# Sub choice



## Arek (Jan 24, 2009)

I have an ancient 1x12 cab sitting around and coincidently need portable bass cab for my son.
There are some bass guitar speakers meeting the specs I need (4 ohm, 250W+, 12"), but also some car audio or P.A. subwoofers I can use.

What's your opinion on using car audio sub for bass guitar cab?

Example: Rockville RVP12W4

...or if you have a suggestion and lead on good bass driver - let me know.
...and if it is yellow, that would be awesome.

The cab will be driven my MarkBass MoMark 250W.


----------



## dcole (Oct 8, 2008)

Part of a bass guitars sound includes the speakers. They are able to hit lower and harder than guitar, but they are not subwoofers. You won't get a good response out of a sub for bass guitar as you won't as good a quality of treble out of it. Subwoofers for car or PA applications are designed to really hit hard in the lows but not much more than that as there is other speakers in the system to take over those frequencies.


----------



## Milkman (Feb 2, 2006)

Bassists may disagree but I'm not crazy about 12" speakers for bass guitar.
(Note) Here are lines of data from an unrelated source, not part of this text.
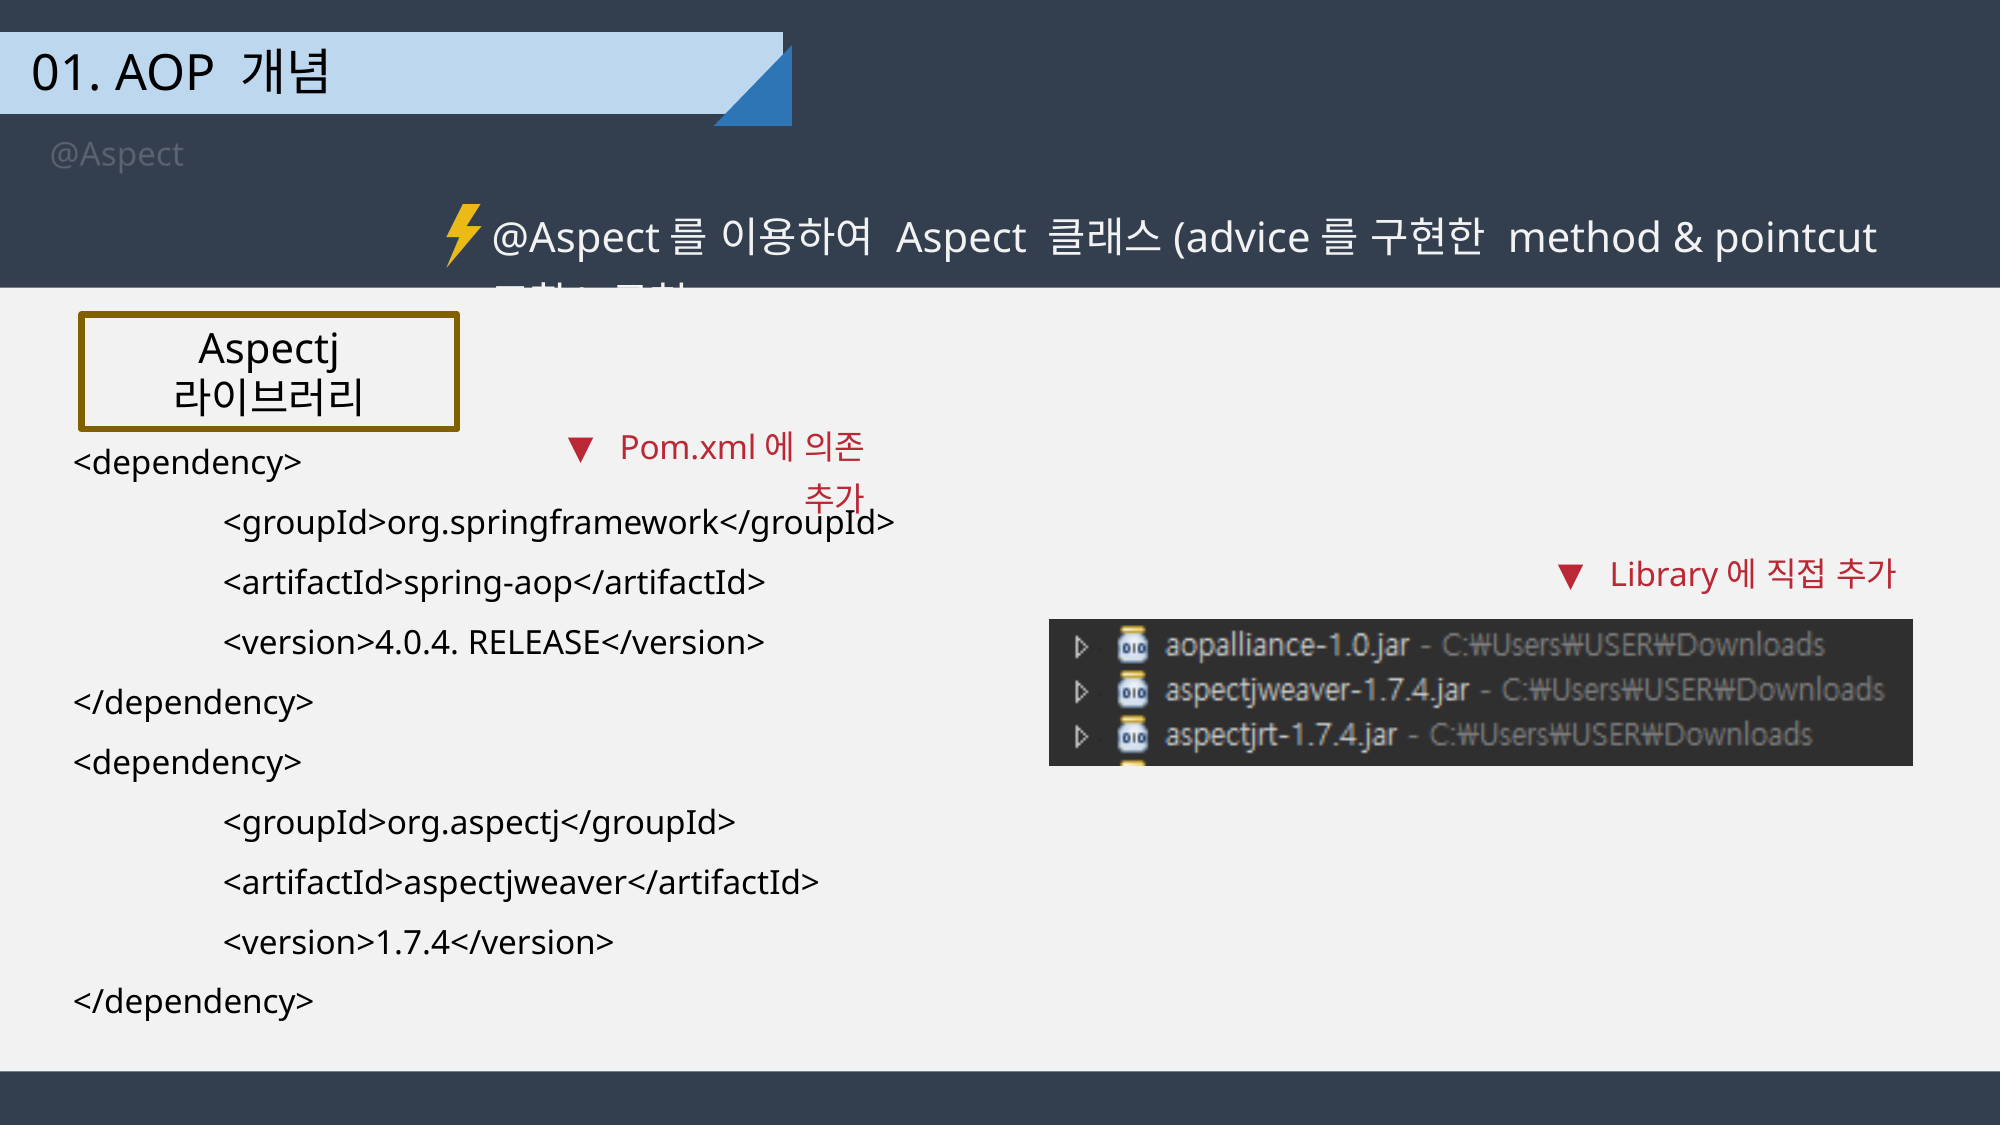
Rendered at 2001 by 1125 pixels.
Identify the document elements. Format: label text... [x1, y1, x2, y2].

text_box @Aspect [34, 113, 1189, 180]
text_box 01. AOP 개념 [16, 32, 348, 108]
text_box [0, 287, 2000, 1072]
picture [432, 204, 496, 268]
text_box ▼ Pom.xml에 의존 추가 [494, 407, 880, 526]
text_box @Aspect를 이용하여 Aspect 클래스(advice를 구현한 method & pointcut 포함) 구현 [476, 188, 1970, 334]
text_box [0, 32, 783, 114]
text_box ▼ Library에 직접 추가 [1526, 533, 1913, 601]
text_box Aspectj 라이브러리 [81, 314, 458, 414]
text_box [711, 42, 793, 127]
text_box <dependency> <groupId>org.springframework</groupId> <artifactId>spring-aop</artifactId> <version>4.0.4. RELEASE</version> </dependency> <dependency> <groupId>org.aspectj</groupId> <artifactId>aspectjweaver</artifactId> <version>1.7.4</version> </dependency> [58, 414, 961, 1028]
picture [1049, 619, 1913, 767]
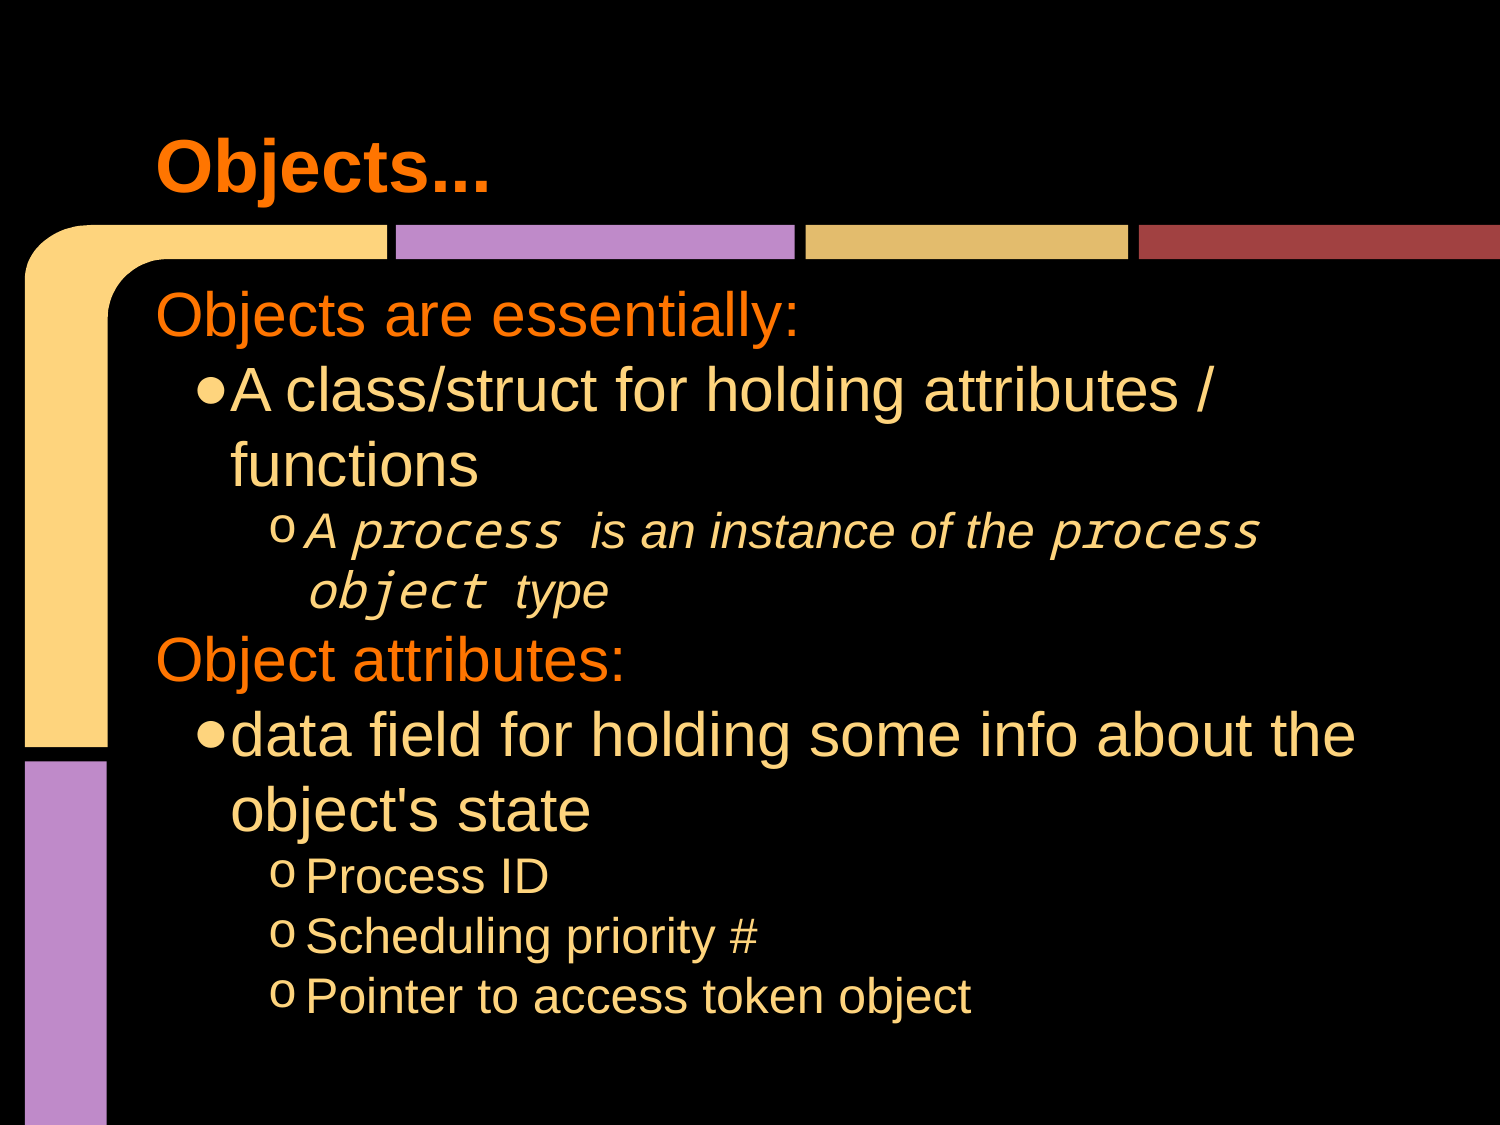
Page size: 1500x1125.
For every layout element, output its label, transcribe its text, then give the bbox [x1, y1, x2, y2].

title Objects... [140, 35, 1425, 223]
list Objects are essentially: A class/struct for holding attributes / functions A process is an instance of the process object type Object attributes: data field for holding some info about the object's state Process ID Scheduling priority # Pointer to access token object [140, 259, 1425, 1078]
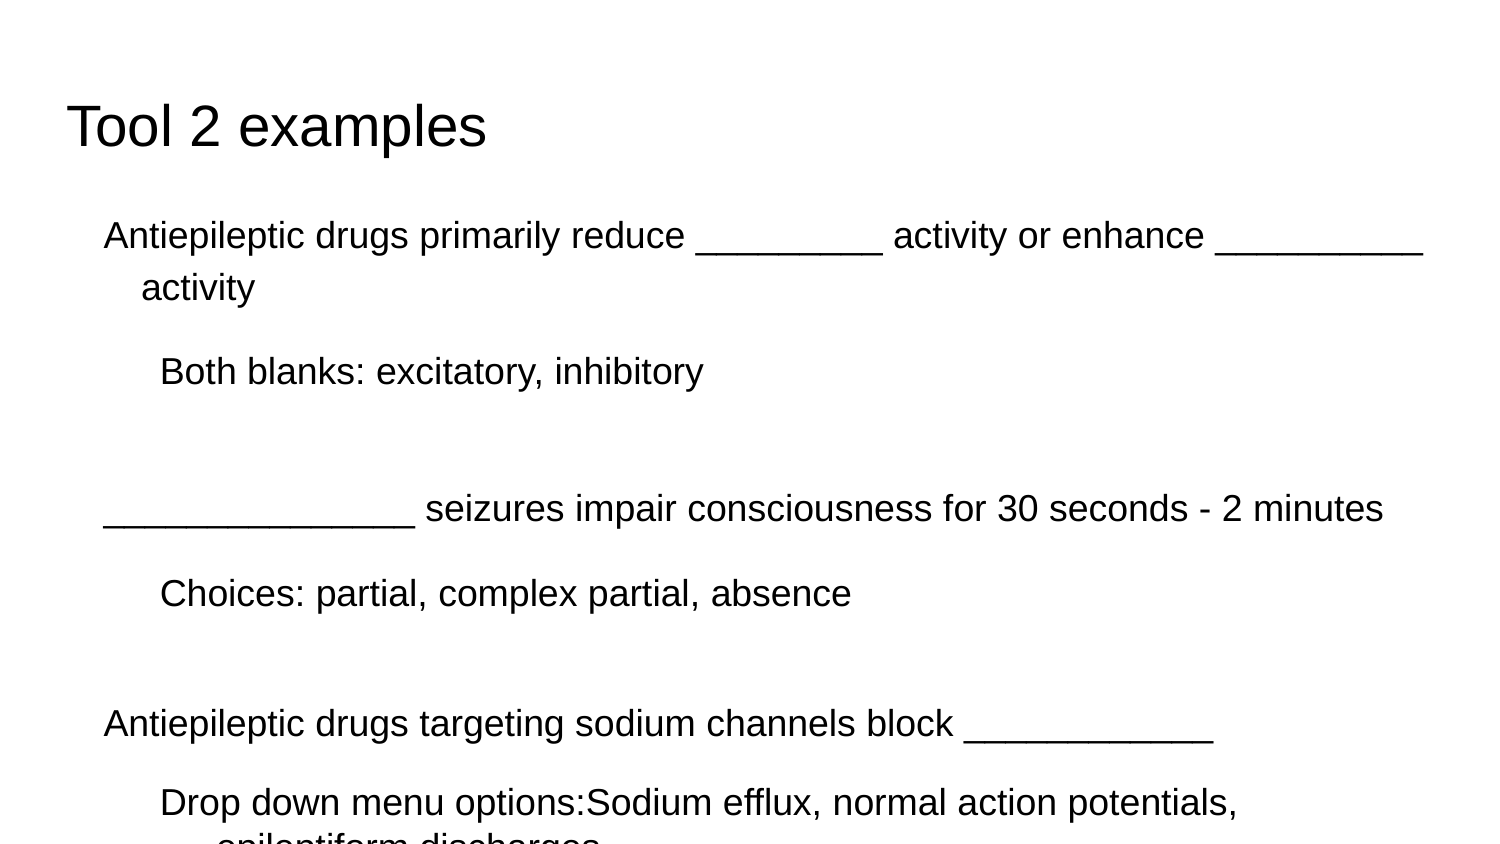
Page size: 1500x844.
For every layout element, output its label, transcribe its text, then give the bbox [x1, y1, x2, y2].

title Tool 2 examples [51, 72, 1449, 167]
list Antiepileptic drugs primarily reduce _________ activity or enhance __________ activity Both blanks: excitatory, inhibitory _______________ seizures impair consciousness for 30 seconds - 2 minutes Choices: partial, complex partial, absence Antiepileptic drugs targeting sodium channels block ____________ Drop down menu options:Sodium efflux, normal action potentials, epileptiform discharges [51, 189, 1449, 750]
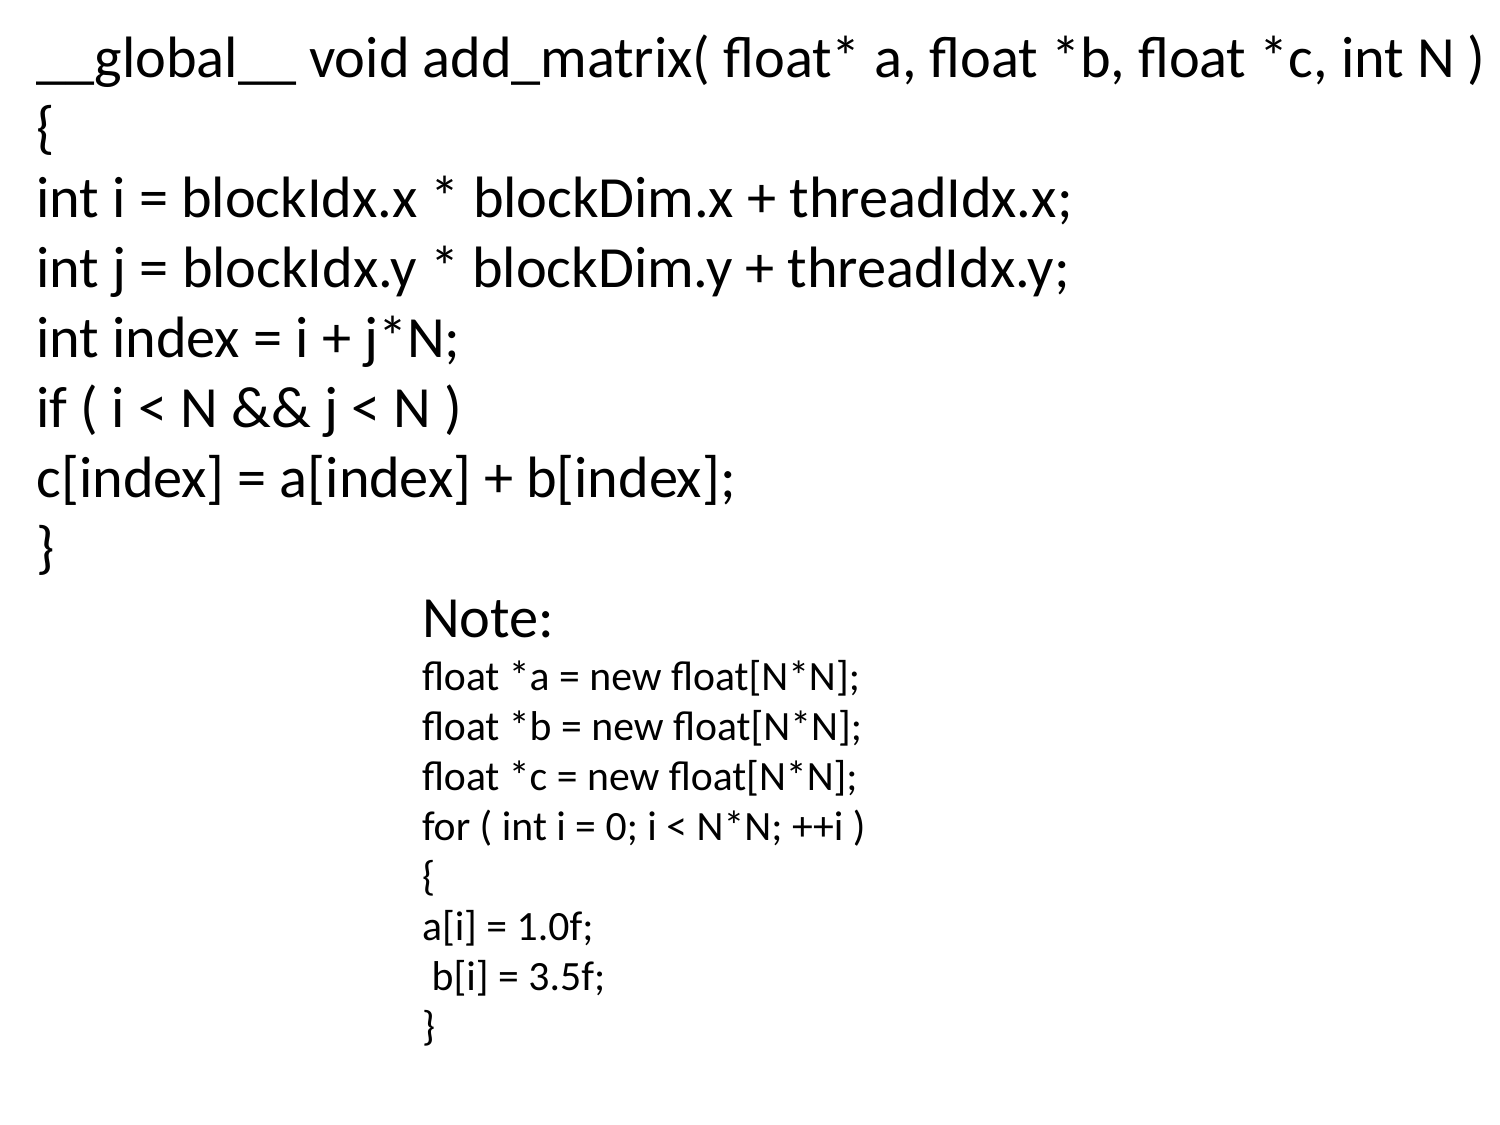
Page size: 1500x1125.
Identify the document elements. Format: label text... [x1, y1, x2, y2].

If the cabinet's big enough a 15" speaker would be my preference. Easy enough to modify the baffle in most cases.


----------



## Steadfastly (Nov 14, 2008)

I had quite a discussion about bass speaker size with someone awhile back and my premise was that a 12 or 15" bass speaker gave better bass than a smaller bass speaker. He disagreed, saying that the new bass speakers in a smaller size were different than they were years ago and you can get as good a bass out of (i.e. and 8" bass speaker) as you can a 15". After doing some research, I think he was right. Any thoughts from you speaker aficionados?


----------



## Electraglide (Jan 24, 2010)

I picked up a 15'' car sub at a yard sale and tried it in my Bloc 80. It sucked. So at the moment it's used as the base of a magnetized work table in my shop.


----------



## Arek (Jan 24, 2009)

Thanks for all the advice.
I got DELTA-12LFC 4 ohm 500W driver that's supposedly good for bass.
Price: $144 with shipping within Canada. I don't have to calculate customs and brokerage BS even tough it is Made in USA and under NAFTA.....but that's for different forum.

...and I tolex'ed the cab with white vinyl, then painted it Mark Bass yellow. Thank God for the color matching at Home Depot ;-), just waiting for the black metal corners. The baffle will be black with cloth underneath (and yellow) and only visible where the speaker is.

Poor man's Mark Bass cab.


----------



## GTmaker (Apr 24, 2006)

Electraglide said:


> I picked up a 15'' car sub at a yard sale and tried it in my Bloc 80. It sucked. So at the moment it's used as the base of a magnetized work table in my shop.



I still have 2 " car audio " 12" PAnasonic Bass subs which I have tried for bass...
Dont bother...they suck for that application...dont know why ... 
they have great bass speaker specs BUT dont work well at all for a bass guitar.

G.


----------